Tuesday, December 04, 2018

Today -100: December 4, 1918: I have not renounced anything and I have not signed any document whatever


Germany’s former crown prince Frederick Wilhelm insists he’s still crown prince: “I have not renounced anything and I have not signed any document whatever.” But he says if Germany declares itself a republic (it has, dude), he’d be happy to return and take up a job as a simple factory worker. He says he had nothing to do with the decision to go to war. According to the AP reporter who interviewed him in Holland, “The Prince is living a very simple life now. He strolls about the island, chats with peasants, and is learning the Dutch language from a small boy.” According to the crown prince, “My hovercraft is full of eels.”

George Bernard Shaw is running for Parliament as a Labour candidate.

Former Women’s Social and Political Union (now the Women's Party) leader Christabel Pankhurst is also running, for Smethwick (near Birmingham). Lloyd George and Bonar Law prevail on the previous Coalition candidate in the constituency, Major Thompson (whose first name is evidently lost to history), to step aside. She’ll be beaten narrowly by the candidate of the Labour Party, which she will accuse during the campaign of Bolshevism; Labour will respond that it works for social reform without breaking windows or setting post boxes on fire (irrelevant side note: British post boxes were introduced by the novelist Anthony Trollope in his day job).

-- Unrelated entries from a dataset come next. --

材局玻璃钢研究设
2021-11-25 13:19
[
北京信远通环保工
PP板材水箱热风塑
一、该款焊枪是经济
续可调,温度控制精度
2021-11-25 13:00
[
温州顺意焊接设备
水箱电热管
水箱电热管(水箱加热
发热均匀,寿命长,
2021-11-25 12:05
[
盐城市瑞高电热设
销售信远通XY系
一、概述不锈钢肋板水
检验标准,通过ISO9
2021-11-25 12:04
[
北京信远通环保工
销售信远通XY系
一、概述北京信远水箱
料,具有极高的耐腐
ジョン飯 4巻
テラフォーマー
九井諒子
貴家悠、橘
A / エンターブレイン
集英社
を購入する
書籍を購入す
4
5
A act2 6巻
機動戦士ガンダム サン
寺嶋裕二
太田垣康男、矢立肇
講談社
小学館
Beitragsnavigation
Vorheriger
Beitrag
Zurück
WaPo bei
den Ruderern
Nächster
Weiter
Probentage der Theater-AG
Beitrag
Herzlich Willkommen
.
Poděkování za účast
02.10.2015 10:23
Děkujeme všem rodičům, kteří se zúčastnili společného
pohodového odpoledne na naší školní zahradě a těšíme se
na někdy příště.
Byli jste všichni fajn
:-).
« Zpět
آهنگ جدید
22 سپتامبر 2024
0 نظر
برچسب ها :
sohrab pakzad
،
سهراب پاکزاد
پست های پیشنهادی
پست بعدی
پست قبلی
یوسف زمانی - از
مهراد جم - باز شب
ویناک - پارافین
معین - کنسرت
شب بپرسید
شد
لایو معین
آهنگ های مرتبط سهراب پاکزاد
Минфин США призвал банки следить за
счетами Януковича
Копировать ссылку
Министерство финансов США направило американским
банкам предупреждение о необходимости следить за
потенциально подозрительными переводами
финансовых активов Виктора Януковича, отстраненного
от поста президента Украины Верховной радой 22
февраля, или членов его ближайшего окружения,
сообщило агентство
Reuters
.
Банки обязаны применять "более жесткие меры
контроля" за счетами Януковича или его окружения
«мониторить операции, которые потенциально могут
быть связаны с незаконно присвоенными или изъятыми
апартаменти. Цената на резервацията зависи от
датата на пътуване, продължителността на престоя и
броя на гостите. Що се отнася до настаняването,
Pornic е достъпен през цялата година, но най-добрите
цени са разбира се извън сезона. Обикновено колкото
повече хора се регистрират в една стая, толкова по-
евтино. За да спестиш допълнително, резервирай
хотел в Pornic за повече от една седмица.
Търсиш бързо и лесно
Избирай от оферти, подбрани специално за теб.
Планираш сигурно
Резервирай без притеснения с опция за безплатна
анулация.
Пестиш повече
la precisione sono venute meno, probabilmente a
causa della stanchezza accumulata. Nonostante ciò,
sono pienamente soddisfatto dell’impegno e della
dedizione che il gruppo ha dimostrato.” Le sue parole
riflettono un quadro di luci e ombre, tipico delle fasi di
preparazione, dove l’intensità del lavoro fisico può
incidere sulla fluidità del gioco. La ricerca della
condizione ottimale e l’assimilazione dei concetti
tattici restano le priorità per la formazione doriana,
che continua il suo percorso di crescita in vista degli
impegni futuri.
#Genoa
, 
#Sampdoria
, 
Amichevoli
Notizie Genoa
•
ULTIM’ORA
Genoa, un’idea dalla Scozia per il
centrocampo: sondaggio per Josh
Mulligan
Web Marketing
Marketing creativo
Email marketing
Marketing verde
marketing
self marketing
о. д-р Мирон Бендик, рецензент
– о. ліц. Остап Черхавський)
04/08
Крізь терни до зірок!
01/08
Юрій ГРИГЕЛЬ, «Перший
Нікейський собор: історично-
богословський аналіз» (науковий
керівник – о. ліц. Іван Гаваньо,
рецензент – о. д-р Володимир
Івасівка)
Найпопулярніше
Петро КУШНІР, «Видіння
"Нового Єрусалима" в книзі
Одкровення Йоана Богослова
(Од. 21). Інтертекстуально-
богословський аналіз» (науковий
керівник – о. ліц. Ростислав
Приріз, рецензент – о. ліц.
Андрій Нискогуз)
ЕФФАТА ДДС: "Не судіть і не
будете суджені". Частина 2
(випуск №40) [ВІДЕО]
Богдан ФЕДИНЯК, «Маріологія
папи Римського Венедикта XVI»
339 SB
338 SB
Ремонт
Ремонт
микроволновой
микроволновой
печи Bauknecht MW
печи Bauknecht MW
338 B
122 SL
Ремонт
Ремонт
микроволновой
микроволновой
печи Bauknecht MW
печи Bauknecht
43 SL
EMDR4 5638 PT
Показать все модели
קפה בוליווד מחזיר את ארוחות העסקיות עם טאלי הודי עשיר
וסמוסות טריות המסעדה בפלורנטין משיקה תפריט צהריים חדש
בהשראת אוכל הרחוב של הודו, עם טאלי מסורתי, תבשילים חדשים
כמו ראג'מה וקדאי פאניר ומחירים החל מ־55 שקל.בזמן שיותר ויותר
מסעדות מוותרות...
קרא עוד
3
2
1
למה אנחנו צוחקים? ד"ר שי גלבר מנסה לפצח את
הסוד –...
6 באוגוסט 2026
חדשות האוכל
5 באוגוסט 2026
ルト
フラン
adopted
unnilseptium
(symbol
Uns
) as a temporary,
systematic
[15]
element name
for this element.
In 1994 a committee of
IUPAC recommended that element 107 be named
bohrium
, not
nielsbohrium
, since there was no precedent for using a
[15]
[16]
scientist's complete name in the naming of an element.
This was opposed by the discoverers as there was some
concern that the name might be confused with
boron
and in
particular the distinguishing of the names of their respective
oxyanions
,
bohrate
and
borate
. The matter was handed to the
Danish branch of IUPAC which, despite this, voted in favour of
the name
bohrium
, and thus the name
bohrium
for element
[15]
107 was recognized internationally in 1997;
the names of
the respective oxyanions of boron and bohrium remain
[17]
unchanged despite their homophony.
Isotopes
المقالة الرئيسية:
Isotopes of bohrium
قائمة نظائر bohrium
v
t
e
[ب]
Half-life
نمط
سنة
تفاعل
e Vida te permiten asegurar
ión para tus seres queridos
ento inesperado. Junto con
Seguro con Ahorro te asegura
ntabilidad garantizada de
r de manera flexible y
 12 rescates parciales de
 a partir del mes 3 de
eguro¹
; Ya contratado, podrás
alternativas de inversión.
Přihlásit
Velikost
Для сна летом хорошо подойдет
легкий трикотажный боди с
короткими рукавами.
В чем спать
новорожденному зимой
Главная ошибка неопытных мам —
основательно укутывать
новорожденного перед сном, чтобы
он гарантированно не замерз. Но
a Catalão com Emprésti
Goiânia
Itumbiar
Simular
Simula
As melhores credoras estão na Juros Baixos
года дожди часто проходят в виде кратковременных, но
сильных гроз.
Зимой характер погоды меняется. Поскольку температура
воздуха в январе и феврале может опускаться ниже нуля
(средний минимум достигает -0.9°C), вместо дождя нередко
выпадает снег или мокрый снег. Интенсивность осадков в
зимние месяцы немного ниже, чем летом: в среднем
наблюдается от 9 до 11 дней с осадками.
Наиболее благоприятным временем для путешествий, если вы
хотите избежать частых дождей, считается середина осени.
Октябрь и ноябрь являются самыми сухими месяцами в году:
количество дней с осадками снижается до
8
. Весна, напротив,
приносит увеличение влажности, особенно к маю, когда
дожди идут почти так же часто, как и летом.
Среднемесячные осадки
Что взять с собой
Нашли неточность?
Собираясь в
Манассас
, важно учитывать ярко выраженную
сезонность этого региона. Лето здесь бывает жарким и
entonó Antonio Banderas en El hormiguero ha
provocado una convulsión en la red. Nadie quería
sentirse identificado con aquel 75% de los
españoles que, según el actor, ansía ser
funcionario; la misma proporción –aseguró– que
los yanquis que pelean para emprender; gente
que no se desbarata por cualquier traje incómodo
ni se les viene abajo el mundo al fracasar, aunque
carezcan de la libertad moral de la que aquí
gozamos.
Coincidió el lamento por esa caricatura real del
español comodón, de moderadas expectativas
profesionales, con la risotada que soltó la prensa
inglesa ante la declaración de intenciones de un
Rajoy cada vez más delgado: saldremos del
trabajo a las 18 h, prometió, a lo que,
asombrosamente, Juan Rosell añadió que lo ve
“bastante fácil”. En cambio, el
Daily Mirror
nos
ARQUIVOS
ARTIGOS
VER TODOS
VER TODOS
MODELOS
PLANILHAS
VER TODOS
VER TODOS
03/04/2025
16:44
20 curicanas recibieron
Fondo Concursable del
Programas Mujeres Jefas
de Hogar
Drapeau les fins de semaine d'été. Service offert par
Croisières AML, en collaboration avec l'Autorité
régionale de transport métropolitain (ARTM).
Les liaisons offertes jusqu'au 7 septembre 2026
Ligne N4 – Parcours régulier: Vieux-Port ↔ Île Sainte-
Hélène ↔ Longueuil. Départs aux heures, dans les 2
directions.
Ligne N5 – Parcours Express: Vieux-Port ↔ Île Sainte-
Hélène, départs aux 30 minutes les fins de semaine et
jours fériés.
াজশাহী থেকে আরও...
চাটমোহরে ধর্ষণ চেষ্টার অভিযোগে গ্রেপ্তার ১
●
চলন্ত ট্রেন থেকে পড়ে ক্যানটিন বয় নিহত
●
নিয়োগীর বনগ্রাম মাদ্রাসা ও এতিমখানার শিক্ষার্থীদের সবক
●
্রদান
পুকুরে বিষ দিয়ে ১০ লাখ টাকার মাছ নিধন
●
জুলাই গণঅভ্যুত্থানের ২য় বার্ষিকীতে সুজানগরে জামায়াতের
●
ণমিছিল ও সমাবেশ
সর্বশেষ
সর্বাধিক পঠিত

Theodore Roosevelt attacks Wilson’s State of the Union speech. He says if the American people have expressed any opinion on the 14 Points it was to reject them at the ballot box last month, and he denies that the Army was fighting for them: “Why, there was not one American soldier in a thousand that ever heard of them. The American Army was fighting to smash Germany.” Of the Points, he’s especially critical of freedom of the seas. “The British must, of course, keep the colonies they have conquered.” Of course.

The Allies are holding off on pressuring the Netherlands to hand over Willy Hohenzollern until Wilson arrives in Europe. They say extradition laws don’t even enter it, he should be treated as someone who doesn’t have the right to sanctuary, like a pirate or a slave trader. Meanwhile, a Catherine Callan Hayden of Chicago, whose father died on the Lusitania, applies for an arrest warrant against Willy for murder. “The only thing I object to,” she says, “is that hanging is the severest penalty which can be inflicted.”

The National War Labor Board decides that the best way to end the strike of male employees at the Cleveland Railway Company is to fire all its women employees.

Headline of the Day -100:


That’s a bit over-dramatic. Actually they mostly won’t sell stuff to Austria. Also, none of them will allow trains from what was the Austrian State Railroad to cross their new national borders in case they don’t get them back. Every country is also banning export of hard cash (they’re still using the old Austrian currency, presumably while they decide on quaint names for their new currencies).